Cairo is especially famous as one of the historical centers of Islamic culture; there is a rich selection of mosques from the 800s and a thousand years onwards (Ibn-Tulun, Hasan, al-Azhar) and several fine Islamic museums. The bazaar Khan al-Khalili attracts the purchase of glass, textiles and metal. The entire district of Bulaq seems to bring visitors several centuries back in time.

Those who can’t should neglect a visit to Alexandria, whose now-declining and once somewhat depraved elegance is best expressed in the European turn of the century architecture along the several-mile promenade and on some of the main streets. In the city there is an excellent museum of Hellenistic-Egyptian culture as well as the newly built library. To the east of Alexandria lies the well-equipped seaside resort of Montaza with the former royal family’s summer palace (now a museum). A completely different kind of memories awakens the monument to the fallen from both sides at el-Alamein, in the desert on the road to the Libyan border, where one of the decisive battles of the Second World War took place.

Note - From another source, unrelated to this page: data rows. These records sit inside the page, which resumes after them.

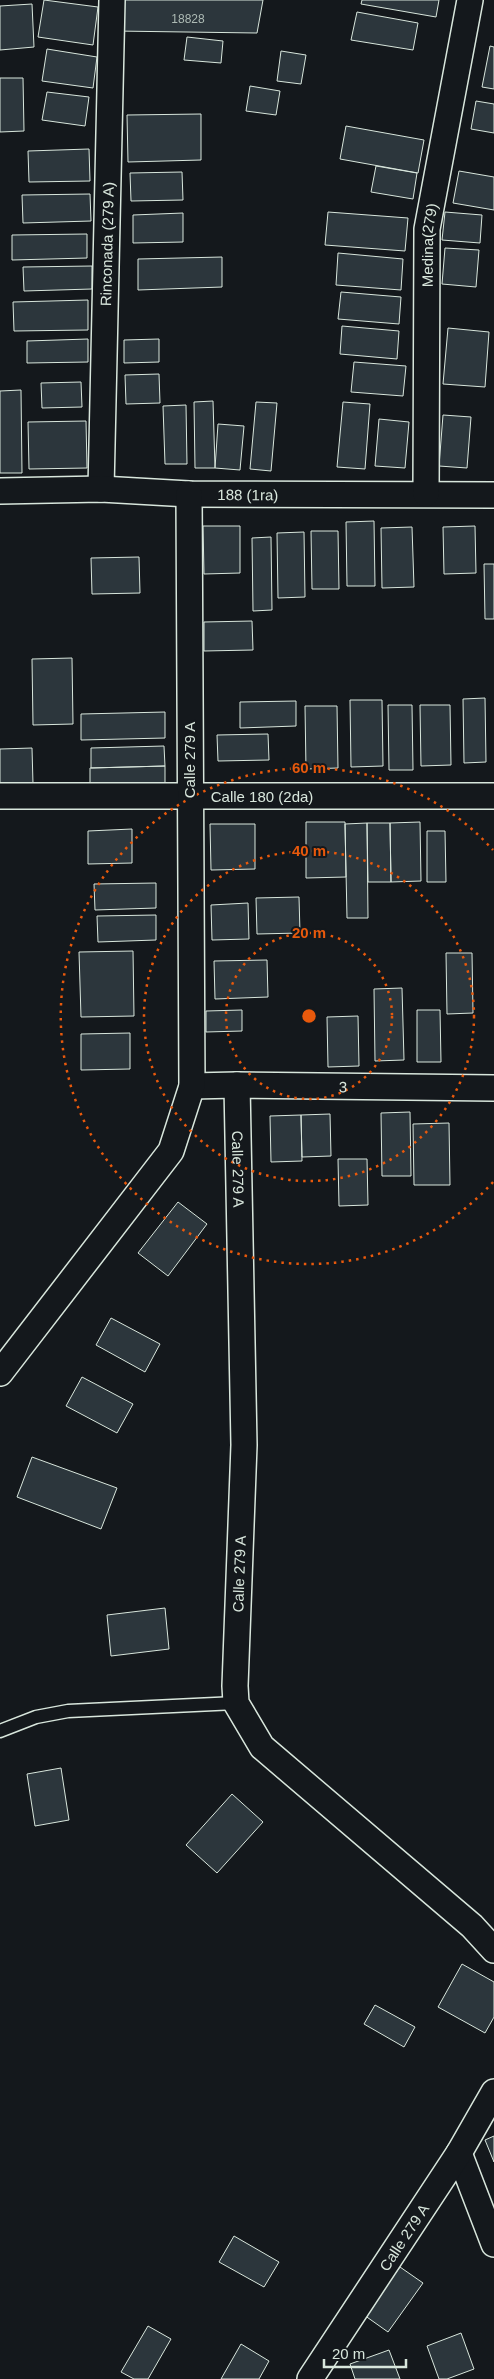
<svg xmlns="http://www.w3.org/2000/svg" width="494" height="2379" viewBox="0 0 494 2379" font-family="Helvetica,sans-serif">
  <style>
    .building { fill: #2c363c; stroke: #d8e6dc }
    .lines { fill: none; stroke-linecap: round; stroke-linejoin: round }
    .service-casing { stroke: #d8e6dc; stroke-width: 15 }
    .minor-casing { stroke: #d8e6dc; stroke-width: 28 }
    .service { stroke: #14181c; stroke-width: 12 }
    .minor { stroke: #14181c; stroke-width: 25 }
    .ring { fill: none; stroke: #e8590c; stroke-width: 2.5; stroke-dasharray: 2.5 5 }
    .labels { text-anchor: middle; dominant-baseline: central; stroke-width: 4; stroke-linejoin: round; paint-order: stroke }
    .number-label { font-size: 12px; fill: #adbab4 }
    .street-label { font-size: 15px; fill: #d8e6dc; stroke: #14181c }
    .centre { fill: #e8590c; stroke: #14181c; stroke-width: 2.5 }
    .ring-label { font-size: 15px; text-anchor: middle; font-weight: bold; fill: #e8590c; stroke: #14181c; stroke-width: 4; stroke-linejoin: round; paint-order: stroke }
  </style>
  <rect width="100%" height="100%" fill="#14181c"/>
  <path class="building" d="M44 0 98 7 93 45 38 37Z
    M117 0H263L257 33 115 31Z
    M362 0H439L436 17 361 4Z
    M32 4 34 47 0 50V6Z
    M357 12 418 23 413 50 351 40Z
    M187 37 223 41 221 63 184 60Z
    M490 46 494 47V89L482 87Z
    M47 49 97 57 93 88 42 81Z
    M281 51 306 55 301 84 277 81Z
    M0 78H23L24 131 0 132Z
    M250 86 280 91 276 115 246 111Z
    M47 92 89 97 85 126 42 120Z
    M476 101 494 104V133L471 129Z
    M201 114V160L128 162 127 115Z
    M346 126 424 140 418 173 340 159Z
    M89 149 90 181 29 182 28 151Z
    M376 166 417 173 413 199 371 192Z
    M459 171 494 177V210L453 203Z
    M182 172 183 200 131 201 130 173Z
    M90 194 91 221 23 223 22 195Z
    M328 212 408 218 405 251 325 245Z
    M445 212 482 215 480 243 442 240Z
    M183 213V242L133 243V215Z
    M87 234V258L12 260V235Z
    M445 248 479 250 476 287 442 284Z
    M338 253 403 259 401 290 336 285Z
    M222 257V287L138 290V259Z
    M92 266V289L24 291 23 267Z
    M341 292 401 297 399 324 338 319Z
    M88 300V330L14 331 13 302Z
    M342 326 399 331 397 359 340 354Z
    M448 328 489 332 485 387 443 384Z
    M88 339V362L27 363V341Z
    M159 339V362L124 363V340Z
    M354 362 406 366 403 396 351 392Z
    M159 374 160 403 126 404 125 375Z
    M81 382 82 407 42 408 41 383Z
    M21 390 22 473H0V391Z
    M213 401 215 468H195L194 402Z
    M256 402 277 403 271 471 250 469Z
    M343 402 370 404 365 469 337 467Z
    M186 405 187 464H165L163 406Z
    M443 415 471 417 467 468 439 466Z
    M379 419 409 422 405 468 375 466Z
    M86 421 87 468 29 469 28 422Z
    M218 424 244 426 240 470 215 468Z
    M374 521 375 586H347L346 522Z
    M203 526H240V573L204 574Z
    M475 526 476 573 444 574 443 527Z
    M412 527 414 587 382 588 381 528Z
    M311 531H338L339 589H312Z
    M304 532 305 597 278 598 277 533Z
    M271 537 272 610 253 611 252 538Z
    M139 557 140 593 92 594 91 558Z
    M484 564H494V619H485Z
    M252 621 253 650 204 651V622Z
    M72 658 73 724 33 725 32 659Z
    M485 698 486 762 464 763 463 699Z
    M350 700H382L383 766 351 767Z
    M296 701V726L240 728V702Z
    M388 705H412L413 770H389Z
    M420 705H450L451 765 421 766Z
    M305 706H337L338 768 306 769Z
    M165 712V738L81 740V714Z
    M268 734 269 760 218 761 217 735Z
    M164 746 165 766 91 768V748Z
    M32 748 33 784 0 785V749Z
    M165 766V790L90 791V768Z
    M306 822H345L346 877 306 878Z
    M420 822 421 881 391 882 390 823Z
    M367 823H390L391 882H368Z
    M367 823 368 918H347L345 824Z
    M210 824H255V869L211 870Z
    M132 829V863L88 864V831Z
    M427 831H445L446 882H427Z
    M156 883V908L95 910 94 884Z
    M299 897 300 933 257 934 256 898Z
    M248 903 249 939 212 940 211 905Z
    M156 915V940L98 942 97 916Z
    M133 951 134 1016 81 1017 79 952Z
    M446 953H472L473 1013 447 1014Z
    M267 960 268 997 215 999 214 961Z
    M402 988 404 1060 375 1061 374 989Z
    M242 1010V1031L206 1032V1011Z
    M417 1010H440L441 1062H417Z
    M358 1016 359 1066 328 1067 327 1017Z
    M130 1033V1069L81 1070V1034Z
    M410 1112 411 1176H382L381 1113Z
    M330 1114 331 1156 302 1157 301 1115Z
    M301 1115 302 1161 271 1162 270 1116Z
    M449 1123 450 1185H414L413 1124Z
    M338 1159H367L368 1205 339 1206Z
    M178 1202 207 1224 168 1276 138 1253Z
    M111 1318 160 1344 145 1372 96 1345Z
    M82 1377 133 1404 117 1433 66 1406Z
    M32 1457 117 1488 101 1529 17 1497Z
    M165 1608 169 1649 111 1656 107 1615Z
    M61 1768 69 1820 35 1826 27 1774Z
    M232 1794 263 1822 217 1873 186 1845Z
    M462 1964 494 1982V2017L485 2033 438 2007Z
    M375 2005 415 2027 404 2047 364 2024Z
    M494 2136V2162L485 2140Z
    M234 2236 279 2262 264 2287 219 2262Z
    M400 2267 423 2283 388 2332 364 2315Z
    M148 2326 171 2339 148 2379H134L121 2372Z
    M461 2333 474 2369 447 2379H439L427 2346Z
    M241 2344 269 2361 259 2379H221Z
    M389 2350 400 2379H355L350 2364Z"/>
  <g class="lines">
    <g class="service-casing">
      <path id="service" d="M0 1731 36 1717 68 1711 236 1703"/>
    </g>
    <g class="minor-casing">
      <g id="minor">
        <path id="s1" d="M101 489 112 0"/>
        <path id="s2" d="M0 491 101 489 189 494 494 495"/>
        <path id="s3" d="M426 494 427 229 470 0"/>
        <path id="s4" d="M0 796H494"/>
        <path id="s5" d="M237 1085 244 1445 235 1686 236 1703 262 1747 472 1926 494 1950"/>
        <path id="s6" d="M192 1086 237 1085 494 1088"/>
        <path d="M0 1373 171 1151 192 1086 189 494"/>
        <path d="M459 2153 494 2244"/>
        <path id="s7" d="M310 2379 459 2153 494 2092"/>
      </g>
    </g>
    <use href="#service" class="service"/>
    <use href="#minor" class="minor"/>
  </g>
  <g class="ring">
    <circle cx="309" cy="1016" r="83"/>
    <circle cx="309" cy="1016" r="165"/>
    <path d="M493 1182A248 248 0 1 1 493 850"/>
  </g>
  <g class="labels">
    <g class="number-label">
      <text x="188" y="19">18828</text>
    </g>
    <g class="street-label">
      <text stroke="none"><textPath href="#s1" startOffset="245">Rinconada (279 A)</textPath></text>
      <text stroke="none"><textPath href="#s3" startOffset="249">Medina(279)</textPath></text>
      <text stroke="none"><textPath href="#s2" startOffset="248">188 (1ra)</textPath></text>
      <text transform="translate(189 760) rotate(-90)">Calle 279 A</text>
      <text stroke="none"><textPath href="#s4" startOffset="262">Calle 180 (2da)</textPath></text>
      <text stroke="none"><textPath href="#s6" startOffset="151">3</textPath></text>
      <text stroke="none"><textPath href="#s5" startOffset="84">Calle 279 A</textPath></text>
      <text transform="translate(239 1574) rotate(-88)">Calle 279 A</text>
      <text stroke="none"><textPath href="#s7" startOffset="170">Calle 279 A</textPath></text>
    </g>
  </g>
  <circle cx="309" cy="1016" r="8" class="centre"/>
  <g class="ring-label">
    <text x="309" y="773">60 m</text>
    <text x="309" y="856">40 m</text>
    <text x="309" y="938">20 m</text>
  </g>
  <path d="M324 2359v8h82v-8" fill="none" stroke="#d8e6dc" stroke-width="2.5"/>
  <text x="332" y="2359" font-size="15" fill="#d8e6dc" stroke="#14181c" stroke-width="4" paint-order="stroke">20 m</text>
</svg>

In Egypt, there are, in more or less renovated condition, some of the more than century-old classic tourist hotels for fine-dining: Cecil (since 2014 Steinberger Cecil Hotel) in Alexandria, Mena House in Giza and not least the hotel renovated guest house for Empress Eugénie when she inaugurated Suez Canals 1869; in Assuan is the Old Cataract Hotel. These hotels and many other restaurants, mainly in Cairo, eat well: European, Lebanese or Turkish cuisine, or why not Egyptian.

Gastronomy

The roots are the same for gastronomy in Egypt as throughout the Middle East and the Eastern Mediterranean: a simple food attitude in nomadic culture, mixed (and spiced) with influence from all over the known world that trade provided in combination with access to fish in the coastal regions. Cheese corn bread is the basis of the kitchen. Specifically Egyptian is the foul madame, which consists of brown beans with garlic, oil and lemon juice. The national court considers many to be molokheya, a sweet, green soup made from a spinach-like herb, with rabbit or chicken, garlic, coriander and sometimes tomato. Some claim that the origin of the law is ancient.

Sheep are the most common meat, roasted, ground or cooked, often as stew with eggs and vegetables. Cumin, coriander and cinnamon are daily spices. An essence of orange blossoms or cherry blossoms is used to give a fresh taste to the water. Dates, pistachios and almonds are ground into sweet pastries; Plums, pomegranates, mangoes and lime are eaten fresh.